-- Opening Marker --

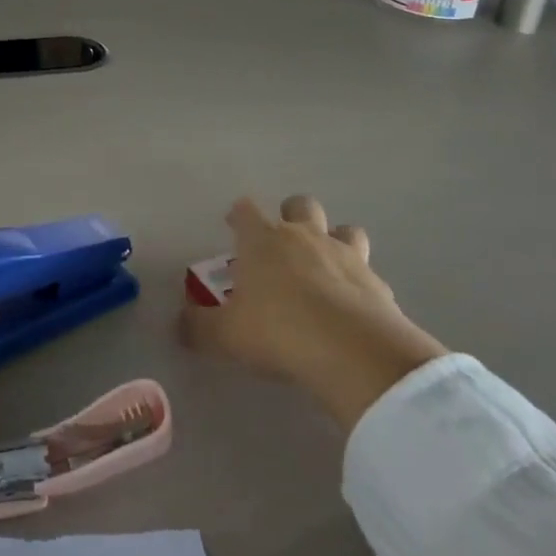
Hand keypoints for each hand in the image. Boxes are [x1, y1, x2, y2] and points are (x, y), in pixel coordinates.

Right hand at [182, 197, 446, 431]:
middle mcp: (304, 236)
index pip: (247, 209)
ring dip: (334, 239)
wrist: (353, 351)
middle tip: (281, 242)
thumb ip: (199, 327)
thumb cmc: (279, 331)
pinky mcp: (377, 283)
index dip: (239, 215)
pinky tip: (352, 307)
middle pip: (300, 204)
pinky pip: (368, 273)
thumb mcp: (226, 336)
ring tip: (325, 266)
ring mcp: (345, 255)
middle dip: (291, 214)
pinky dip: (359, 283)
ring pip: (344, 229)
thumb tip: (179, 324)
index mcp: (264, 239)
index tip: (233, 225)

-- Closing Marker --
-- Opening Marker --

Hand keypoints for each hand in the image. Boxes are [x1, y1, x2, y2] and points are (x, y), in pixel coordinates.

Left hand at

-- Closing Marker --
-- Opening Marker --

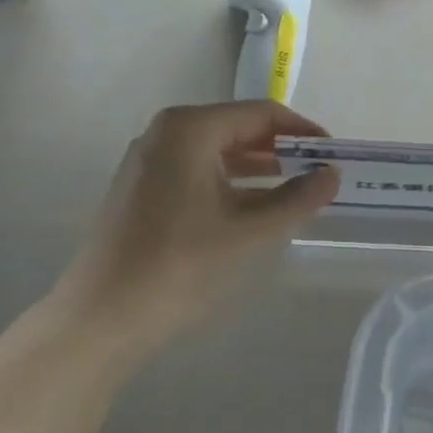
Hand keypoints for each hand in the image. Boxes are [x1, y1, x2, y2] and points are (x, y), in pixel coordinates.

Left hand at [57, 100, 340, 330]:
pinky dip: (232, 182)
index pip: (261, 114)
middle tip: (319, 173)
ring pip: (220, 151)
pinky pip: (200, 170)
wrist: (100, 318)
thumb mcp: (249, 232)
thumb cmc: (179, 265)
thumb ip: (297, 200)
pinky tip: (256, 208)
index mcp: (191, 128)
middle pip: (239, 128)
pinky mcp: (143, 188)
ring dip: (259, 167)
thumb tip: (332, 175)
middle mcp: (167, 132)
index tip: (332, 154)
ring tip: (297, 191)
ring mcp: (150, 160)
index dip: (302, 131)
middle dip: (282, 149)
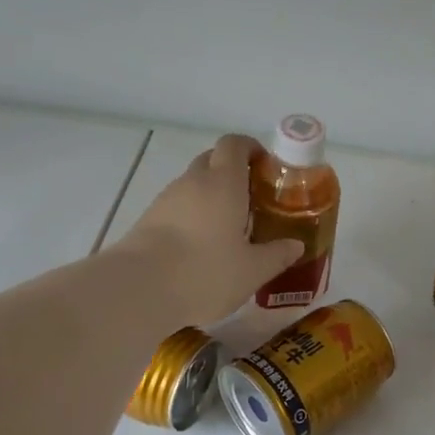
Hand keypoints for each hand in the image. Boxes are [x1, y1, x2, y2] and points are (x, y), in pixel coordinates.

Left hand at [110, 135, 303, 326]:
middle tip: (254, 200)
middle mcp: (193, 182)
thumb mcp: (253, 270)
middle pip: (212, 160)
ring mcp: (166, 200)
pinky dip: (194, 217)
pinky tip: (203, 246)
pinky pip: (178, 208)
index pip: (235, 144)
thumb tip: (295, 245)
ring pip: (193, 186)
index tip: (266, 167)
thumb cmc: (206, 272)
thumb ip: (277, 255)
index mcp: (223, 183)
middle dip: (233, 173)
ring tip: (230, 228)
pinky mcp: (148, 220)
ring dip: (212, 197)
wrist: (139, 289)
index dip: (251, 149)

-- Closing Marker --

TASK ITEM
Whenever a line in the material above holds the string "middle", copy that line in full.

RESPONSE BOX
middle mcp: (304, 236)
middle tip: (281, 242)
middle pip: (300, 204)
middle dip: (291, 214)
middle tip: (319, 173)
middle pip: (239, 128)
middle mcp: (167, 132)
middle dip: (282, 149)
middle tip: (254, 200)
middle mcp: (193, 182)
middle pip: (212, 160)
middle dip: (233, 173)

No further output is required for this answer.